* Task objective
Return every line below in which "scroll" appears.

* Provided records
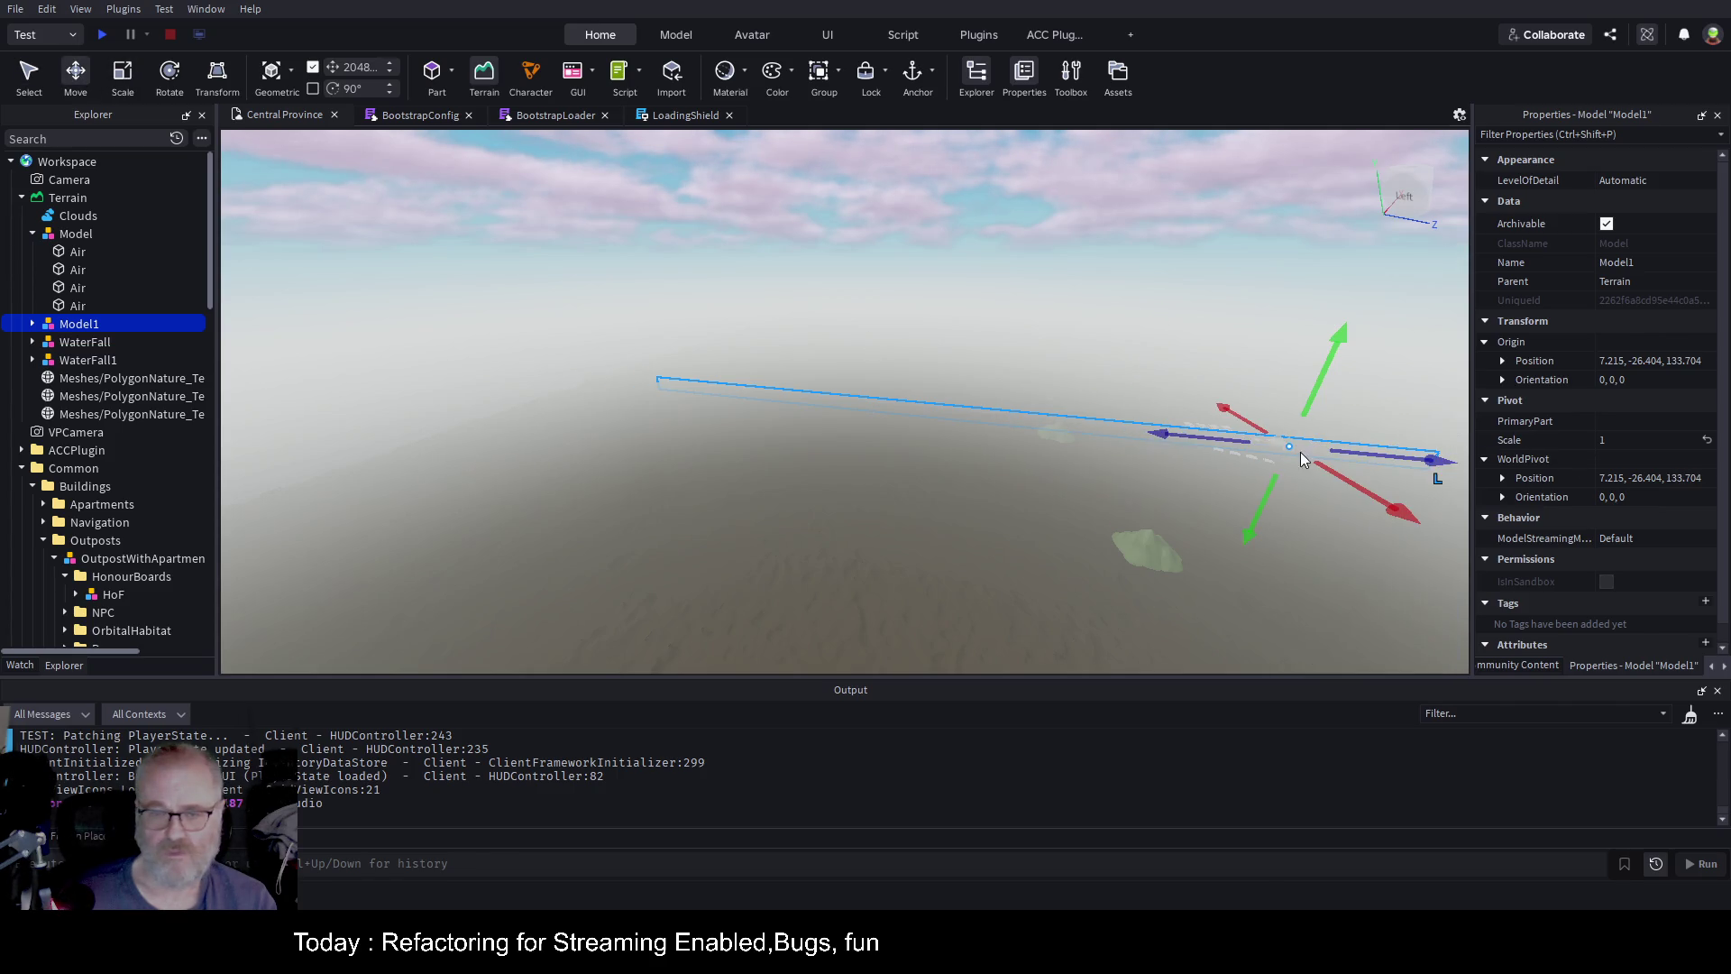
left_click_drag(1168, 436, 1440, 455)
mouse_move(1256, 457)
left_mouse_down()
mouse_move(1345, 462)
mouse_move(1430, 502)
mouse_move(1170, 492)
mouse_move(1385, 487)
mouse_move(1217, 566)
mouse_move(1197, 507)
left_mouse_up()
* * *
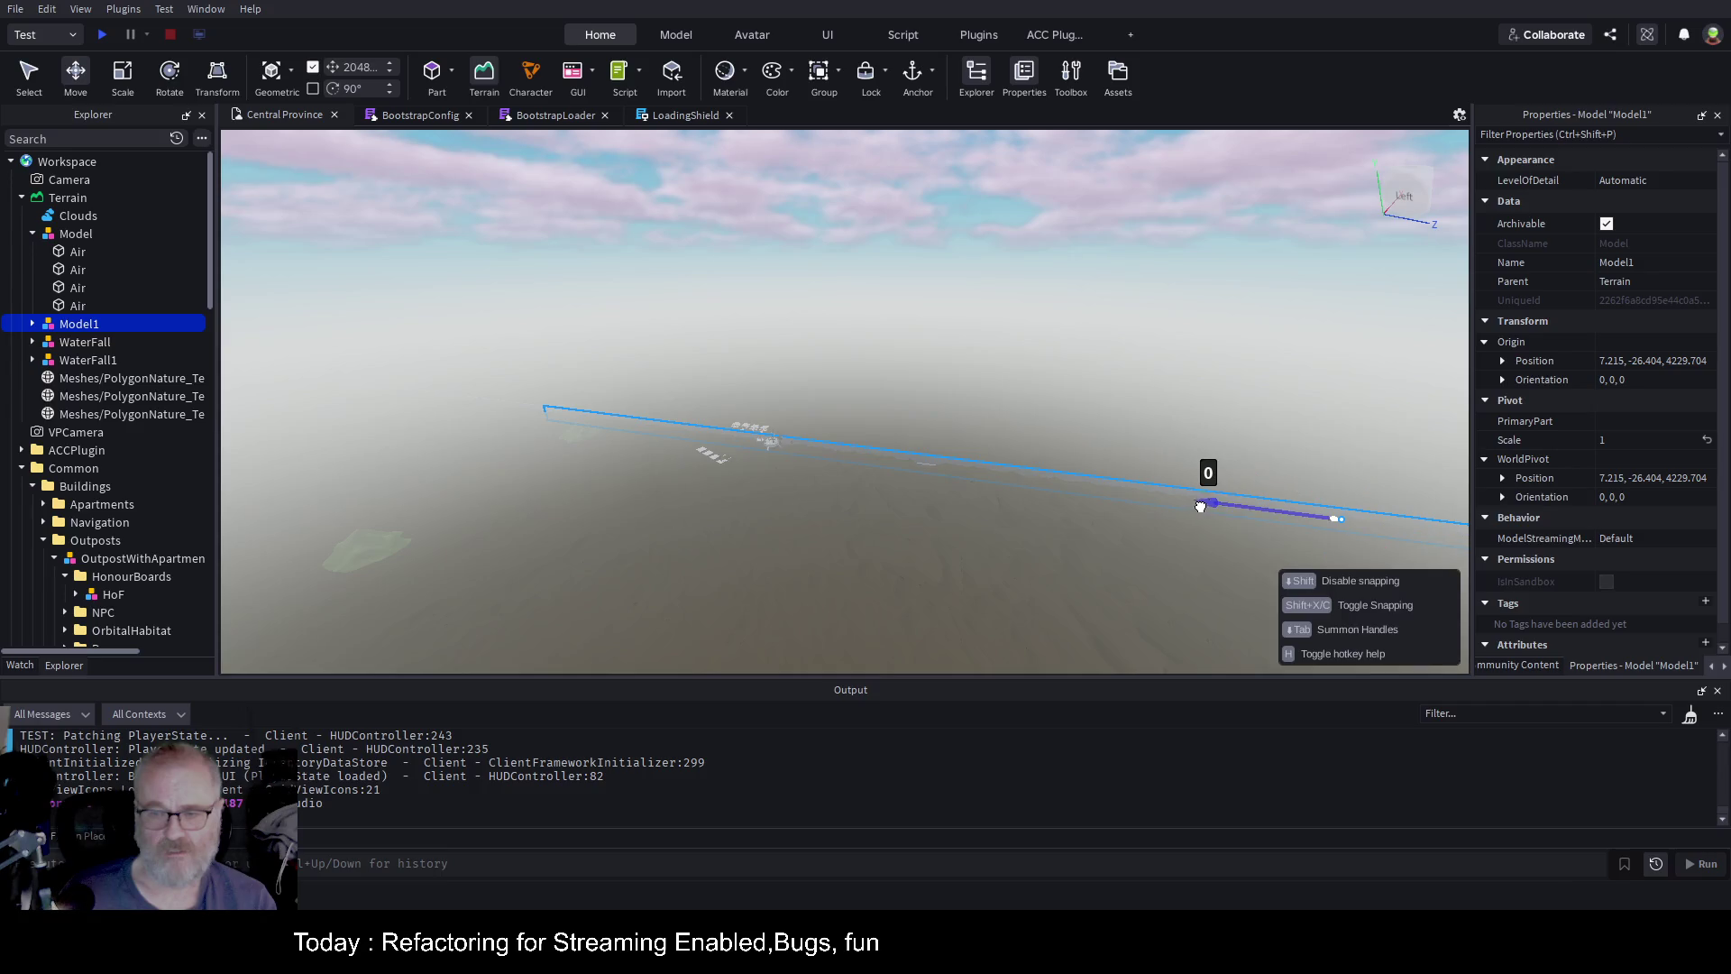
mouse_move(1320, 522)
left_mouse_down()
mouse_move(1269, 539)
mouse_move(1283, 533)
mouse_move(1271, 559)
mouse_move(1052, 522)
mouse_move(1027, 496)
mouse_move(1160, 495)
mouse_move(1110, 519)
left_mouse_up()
...
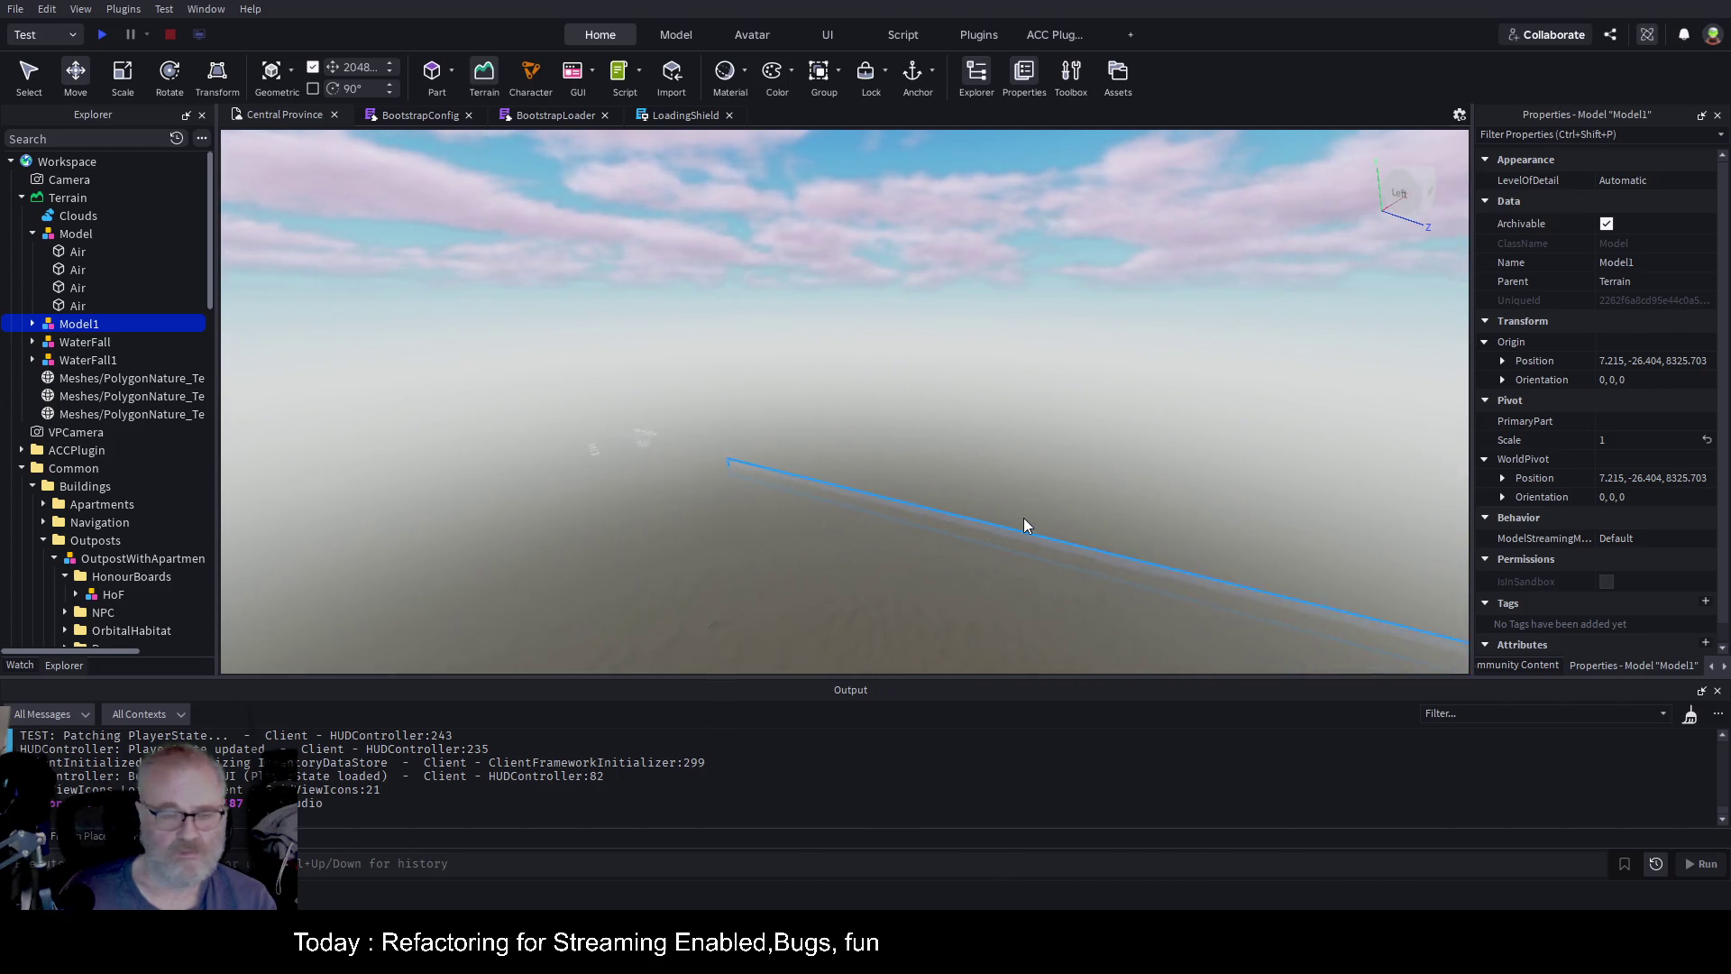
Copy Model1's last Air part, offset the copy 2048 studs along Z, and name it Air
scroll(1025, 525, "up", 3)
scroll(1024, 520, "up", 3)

* Task output
scroll(1025, 525, "up", 3)
scroll(1024, 520, "up", 3)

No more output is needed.